According to the Lexical Tools page below, how many candidate parent SD-Rules are to be evaluated?

> _Passage_
--- begin ---
Lexical Tools

Local Optimization - Evaluate Parent rules and their Child rules

I. Find all candidate child rules for parent rules

DIR: ${SUFFIXD_DIR}
Inputs:
- Prepare directory:
  shell> cd ${SUFFIXD_DIR}/data/${YEAR}/dataR/SdRulesCheck/
  shell> mkdir decompose.40.25 (40: min. local occurrence rate, 25: min. local cover-recall rate)
  shell> ln -sf ./decompose.40.25 decompose
- Get all SD-pairs (corpus)
  ${SUFFIXD_DIR}/data/${YEAR}/dataR/SdRulesCheck/decompose/sdPairs.data
  shell> sort -u ../../../data/suffixD.yesNo.data > ./suffixD.yesNo.data.uSort
  shell> flds 1,2,4,5,7 ./suffixD.yesNo.data.uSort > suffixD.yesNo.data.uSort.1.2.4.5.7
  shell> ln -sf ./suffixD.yesNo.data.uSort.1.2.4.5.7 sdPairs.data
- Decompose parent's rules one-by-one:
  ${SUFFIXD_DIR}/data/${YEAR}/dataR/SdRulesCheck/decompose/sdRule.data
  - copy from ${SUFFIXD_DIR}/data/${YEAR}/dataR/SdRulesCheck/${YEAR}/sdRules.data.${YEAR}.relation.children.only.rpt .
  - remove line if it is a child and parent rules at the same time (|CHILD => at the the first part of relationship)
  - change format to suffix-1|pos-1|suffix-2|pos-2: remove the rest of the line
  - Add esis$|noun|ic$|adj in if this rule is not there.
  - Total 19 candidate parent SD-Rules to be evaluated. These rules were evaluated previously (may not need to re-evaluated).
  - run the Program (as described below) through all parent Sd-Rules one by one by comment out (#) the rest
  - The reuslts between years might be slightly different. But, the principle is the same.
- Also, need to evaluate new rule and their child rules.
  - Add all new rules to ${SUFFIXD_DIR}/data/${YEAR}/dataR/SdRulesCheck/decompose/sdRule.data
- Simplified method after 2020+
  The parent-child evaluation and optimization could be simplfied as follows:
  - Use the parent rule from the previous year (./dataR/SdRuleCheck/sdRule.data)
  - Run GetSdRule ${YEAR} 7 as described below to get all good candidate child-rule.
    - Program:
      shell> cd ${SUFFIXD_DIR}/bin
      shell> GetSdRule ${YEAR}
      7
      40 (min. occurrence rate - for decompose)
      => Need to have enough coverage for further decomposition on child rules
      25 (35) (min. coverage rate - for candidate child)
--- end ---
> _Raw records_
--- begin ---
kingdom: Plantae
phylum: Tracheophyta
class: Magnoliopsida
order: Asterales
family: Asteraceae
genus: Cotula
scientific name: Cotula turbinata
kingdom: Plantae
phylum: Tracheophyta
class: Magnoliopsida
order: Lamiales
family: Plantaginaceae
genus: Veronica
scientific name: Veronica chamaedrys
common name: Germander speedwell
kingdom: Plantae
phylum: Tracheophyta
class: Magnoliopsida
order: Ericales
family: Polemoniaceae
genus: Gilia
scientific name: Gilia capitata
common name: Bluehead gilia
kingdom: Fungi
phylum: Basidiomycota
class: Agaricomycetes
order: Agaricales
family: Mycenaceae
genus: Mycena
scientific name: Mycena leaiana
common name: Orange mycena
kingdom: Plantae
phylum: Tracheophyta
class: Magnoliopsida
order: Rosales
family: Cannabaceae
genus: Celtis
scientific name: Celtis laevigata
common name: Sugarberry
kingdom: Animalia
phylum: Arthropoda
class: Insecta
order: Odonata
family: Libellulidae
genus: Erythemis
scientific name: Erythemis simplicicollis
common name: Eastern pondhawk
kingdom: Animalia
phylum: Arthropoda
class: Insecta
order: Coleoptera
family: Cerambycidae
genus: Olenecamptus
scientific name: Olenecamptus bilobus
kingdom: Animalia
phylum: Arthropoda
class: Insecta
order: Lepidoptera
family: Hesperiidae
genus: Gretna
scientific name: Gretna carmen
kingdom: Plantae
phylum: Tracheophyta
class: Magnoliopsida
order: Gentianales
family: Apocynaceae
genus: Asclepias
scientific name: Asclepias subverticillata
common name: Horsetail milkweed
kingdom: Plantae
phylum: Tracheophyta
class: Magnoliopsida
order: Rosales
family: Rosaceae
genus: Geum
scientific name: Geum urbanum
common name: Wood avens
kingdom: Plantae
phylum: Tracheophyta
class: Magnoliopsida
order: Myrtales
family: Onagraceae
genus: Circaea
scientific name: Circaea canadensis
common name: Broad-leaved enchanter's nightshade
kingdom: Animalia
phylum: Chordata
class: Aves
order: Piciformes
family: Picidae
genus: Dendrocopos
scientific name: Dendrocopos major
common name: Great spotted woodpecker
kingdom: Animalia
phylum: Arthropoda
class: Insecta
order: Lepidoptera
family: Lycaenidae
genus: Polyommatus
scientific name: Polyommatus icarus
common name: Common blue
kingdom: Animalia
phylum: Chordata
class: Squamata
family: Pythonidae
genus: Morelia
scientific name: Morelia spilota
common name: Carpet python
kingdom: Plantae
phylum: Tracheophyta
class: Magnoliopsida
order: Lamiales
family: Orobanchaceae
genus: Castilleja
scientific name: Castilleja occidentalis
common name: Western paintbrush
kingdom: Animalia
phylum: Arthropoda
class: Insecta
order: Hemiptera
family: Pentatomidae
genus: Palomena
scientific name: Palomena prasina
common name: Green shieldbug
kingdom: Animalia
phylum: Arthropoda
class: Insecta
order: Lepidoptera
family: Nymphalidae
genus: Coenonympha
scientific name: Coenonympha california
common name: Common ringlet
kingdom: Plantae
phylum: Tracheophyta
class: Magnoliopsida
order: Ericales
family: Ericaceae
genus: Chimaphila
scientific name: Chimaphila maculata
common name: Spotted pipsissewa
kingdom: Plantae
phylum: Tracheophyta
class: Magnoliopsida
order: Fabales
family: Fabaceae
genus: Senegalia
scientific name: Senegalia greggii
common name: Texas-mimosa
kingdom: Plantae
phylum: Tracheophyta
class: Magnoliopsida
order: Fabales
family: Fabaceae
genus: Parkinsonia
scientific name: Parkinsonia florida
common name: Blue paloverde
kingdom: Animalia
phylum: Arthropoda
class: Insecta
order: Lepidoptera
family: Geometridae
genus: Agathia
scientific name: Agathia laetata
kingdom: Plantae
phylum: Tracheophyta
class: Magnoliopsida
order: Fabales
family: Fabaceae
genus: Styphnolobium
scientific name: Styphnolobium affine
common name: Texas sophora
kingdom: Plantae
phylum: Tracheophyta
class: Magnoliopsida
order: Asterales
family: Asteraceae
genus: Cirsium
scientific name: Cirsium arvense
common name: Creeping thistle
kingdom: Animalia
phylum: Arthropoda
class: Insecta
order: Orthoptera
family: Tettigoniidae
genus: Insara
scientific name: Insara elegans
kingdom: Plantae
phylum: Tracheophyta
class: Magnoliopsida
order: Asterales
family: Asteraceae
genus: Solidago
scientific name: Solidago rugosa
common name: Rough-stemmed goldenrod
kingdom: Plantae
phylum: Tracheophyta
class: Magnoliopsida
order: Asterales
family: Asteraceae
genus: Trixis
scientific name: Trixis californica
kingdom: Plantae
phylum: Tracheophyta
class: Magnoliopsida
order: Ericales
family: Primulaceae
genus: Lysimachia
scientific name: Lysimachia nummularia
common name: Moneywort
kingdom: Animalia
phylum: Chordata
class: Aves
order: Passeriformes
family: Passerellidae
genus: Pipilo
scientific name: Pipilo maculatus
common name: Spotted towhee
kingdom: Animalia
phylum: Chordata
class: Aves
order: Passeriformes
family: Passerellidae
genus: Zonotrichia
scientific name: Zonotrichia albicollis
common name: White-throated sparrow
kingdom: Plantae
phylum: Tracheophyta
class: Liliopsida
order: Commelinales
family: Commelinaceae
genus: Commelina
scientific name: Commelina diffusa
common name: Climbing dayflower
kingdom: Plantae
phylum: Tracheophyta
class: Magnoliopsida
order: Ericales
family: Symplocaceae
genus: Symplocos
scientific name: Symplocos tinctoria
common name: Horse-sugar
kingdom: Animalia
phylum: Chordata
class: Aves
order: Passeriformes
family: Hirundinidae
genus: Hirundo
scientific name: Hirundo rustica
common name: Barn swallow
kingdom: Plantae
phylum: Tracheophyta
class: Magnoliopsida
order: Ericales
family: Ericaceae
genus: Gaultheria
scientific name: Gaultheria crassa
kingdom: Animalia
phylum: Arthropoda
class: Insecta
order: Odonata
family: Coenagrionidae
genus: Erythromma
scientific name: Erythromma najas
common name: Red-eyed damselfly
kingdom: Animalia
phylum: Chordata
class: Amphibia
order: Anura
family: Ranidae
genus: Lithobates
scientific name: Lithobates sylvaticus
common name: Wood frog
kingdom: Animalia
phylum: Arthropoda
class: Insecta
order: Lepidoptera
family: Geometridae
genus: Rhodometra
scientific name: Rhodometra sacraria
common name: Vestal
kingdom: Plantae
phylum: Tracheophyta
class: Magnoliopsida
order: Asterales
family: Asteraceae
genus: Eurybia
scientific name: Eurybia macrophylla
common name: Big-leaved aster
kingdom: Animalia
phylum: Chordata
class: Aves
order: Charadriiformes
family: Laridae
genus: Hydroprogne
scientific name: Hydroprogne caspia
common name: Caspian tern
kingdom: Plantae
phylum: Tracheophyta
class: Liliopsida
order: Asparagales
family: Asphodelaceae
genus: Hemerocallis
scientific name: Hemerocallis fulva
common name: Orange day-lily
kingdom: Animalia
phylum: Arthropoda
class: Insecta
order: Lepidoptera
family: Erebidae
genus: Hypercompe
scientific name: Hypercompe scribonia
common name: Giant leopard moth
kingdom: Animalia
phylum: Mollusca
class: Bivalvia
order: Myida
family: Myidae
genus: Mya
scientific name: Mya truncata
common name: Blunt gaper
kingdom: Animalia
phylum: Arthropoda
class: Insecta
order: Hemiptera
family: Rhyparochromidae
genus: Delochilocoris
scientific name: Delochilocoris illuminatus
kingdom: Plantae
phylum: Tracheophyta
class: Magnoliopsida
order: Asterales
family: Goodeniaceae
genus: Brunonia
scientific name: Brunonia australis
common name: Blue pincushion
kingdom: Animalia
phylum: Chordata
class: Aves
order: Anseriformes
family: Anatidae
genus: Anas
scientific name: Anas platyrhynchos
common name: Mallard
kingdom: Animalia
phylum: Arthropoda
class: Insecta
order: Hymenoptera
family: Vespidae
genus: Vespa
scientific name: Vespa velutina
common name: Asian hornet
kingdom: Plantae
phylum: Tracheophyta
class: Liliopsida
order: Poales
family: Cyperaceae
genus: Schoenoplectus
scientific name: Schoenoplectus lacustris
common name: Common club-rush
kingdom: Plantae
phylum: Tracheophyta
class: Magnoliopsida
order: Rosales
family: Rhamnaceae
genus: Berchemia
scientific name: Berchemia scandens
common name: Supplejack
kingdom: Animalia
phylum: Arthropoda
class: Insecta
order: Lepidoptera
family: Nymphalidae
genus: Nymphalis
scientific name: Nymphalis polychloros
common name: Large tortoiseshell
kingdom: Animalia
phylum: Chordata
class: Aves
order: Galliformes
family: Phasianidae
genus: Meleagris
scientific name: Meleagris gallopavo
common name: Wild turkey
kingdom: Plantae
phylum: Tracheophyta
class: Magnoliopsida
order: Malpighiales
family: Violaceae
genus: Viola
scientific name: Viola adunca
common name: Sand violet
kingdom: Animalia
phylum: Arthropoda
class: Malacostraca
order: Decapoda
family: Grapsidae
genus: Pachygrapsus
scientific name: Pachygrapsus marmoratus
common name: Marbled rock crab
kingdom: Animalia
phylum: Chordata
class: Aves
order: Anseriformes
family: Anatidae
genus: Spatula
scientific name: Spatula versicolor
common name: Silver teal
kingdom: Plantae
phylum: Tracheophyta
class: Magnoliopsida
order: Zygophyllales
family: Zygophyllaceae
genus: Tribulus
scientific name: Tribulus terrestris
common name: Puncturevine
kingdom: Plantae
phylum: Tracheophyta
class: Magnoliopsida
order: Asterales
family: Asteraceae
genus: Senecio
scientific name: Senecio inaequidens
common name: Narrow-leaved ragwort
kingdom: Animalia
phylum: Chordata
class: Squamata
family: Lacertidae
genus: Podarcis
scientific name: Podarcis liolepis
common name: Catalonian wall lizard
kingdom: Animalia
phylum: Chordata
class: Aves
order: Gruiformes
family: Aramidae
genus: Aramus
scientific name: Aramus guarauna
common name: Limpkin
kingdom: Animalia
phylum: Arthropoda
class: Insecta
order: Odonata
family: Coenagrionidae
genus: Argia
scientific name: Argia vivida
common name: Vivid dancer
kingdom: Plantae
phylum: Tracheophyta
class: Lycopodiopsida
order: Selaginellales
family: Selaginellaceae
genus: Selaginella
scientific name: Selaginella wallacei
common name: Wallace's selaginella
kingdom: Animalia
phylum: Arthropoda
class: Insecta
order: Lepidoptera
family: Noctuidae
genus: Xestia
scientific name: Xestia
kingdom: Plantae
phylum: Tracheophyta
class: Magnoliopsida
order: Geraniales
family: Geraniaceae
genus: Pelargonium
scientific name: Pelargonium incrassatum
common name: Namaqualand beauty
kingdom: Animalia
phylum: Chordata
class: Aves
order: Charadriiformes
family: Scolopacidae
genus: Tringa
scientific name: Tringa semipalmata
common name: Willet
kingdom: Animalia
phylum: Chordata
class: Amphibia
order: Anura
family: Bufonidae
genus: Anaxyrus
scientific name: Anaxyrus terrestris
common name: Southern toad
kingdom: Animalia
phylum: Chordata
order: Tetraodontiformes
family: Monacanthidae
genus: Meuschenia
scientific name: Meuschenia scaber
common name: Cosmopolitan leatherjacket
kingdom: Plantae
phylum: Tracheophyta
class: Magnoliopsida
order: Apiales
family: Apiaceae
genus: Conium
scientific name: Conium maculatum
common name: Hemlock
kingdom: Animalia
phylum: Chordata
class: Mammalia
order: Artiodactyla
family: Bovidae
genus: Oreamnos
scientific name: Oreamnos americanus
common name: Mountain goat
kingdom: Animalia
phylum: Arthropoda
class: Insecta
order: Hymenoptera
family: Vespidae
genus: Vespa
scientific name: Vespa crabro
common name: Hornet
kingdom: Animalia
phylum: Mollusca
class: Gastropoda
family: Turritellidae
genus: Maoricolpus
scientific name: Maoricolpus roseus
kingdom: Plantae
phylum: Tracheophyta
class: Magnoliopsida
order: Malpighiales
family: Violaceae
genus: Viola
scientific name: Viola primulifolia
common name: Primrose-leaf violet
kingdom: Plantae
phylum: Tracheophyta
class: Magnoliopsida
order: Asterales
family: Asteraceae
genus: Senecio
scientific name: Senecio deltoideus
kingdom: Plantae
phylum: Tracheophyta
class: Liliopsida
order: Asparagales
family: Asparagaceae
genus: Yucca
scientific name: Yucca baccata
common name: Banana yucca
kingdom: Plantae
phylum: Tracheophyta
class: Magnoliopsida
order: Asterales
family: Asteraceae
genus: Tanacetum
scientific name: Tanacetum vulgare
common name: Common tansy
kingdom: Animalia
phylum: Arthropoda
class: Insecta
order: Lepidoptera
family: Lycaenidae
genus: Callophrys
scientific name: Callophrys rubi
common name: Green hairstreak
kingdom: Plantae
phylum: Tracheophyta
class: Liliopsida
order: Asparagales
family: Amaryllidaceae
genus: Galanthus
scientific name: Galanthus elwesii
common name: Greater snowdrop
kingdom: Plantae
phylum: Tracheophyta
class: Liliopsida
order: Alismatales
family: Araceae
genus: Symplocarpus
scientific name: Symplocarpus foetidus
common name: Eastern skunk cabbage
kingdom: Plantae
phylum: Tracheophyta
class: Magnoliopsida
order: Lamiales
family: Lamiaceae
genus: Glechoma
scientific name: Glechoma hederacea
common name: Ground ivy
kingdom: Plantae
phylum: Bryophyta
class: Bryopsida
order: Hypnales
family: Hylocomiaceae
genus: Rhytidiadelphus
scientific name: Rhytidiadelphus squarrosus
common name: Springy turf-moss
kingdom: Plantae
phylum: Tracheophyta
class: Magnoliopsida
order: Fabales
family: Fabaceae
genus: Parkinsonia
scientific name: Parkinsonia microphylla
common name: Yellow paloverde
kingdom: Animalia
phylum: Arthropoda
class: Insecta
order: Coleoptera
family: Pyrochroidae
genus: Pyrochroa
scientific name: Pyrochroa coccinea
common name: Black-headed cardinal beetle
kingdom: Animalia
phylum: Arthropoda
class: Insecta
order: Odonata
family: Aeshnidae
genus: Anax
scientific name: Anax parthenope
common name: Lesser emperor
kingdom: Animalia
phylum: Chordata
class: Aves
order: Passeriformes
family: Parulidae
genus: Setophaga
--- end ---
> _Response_
19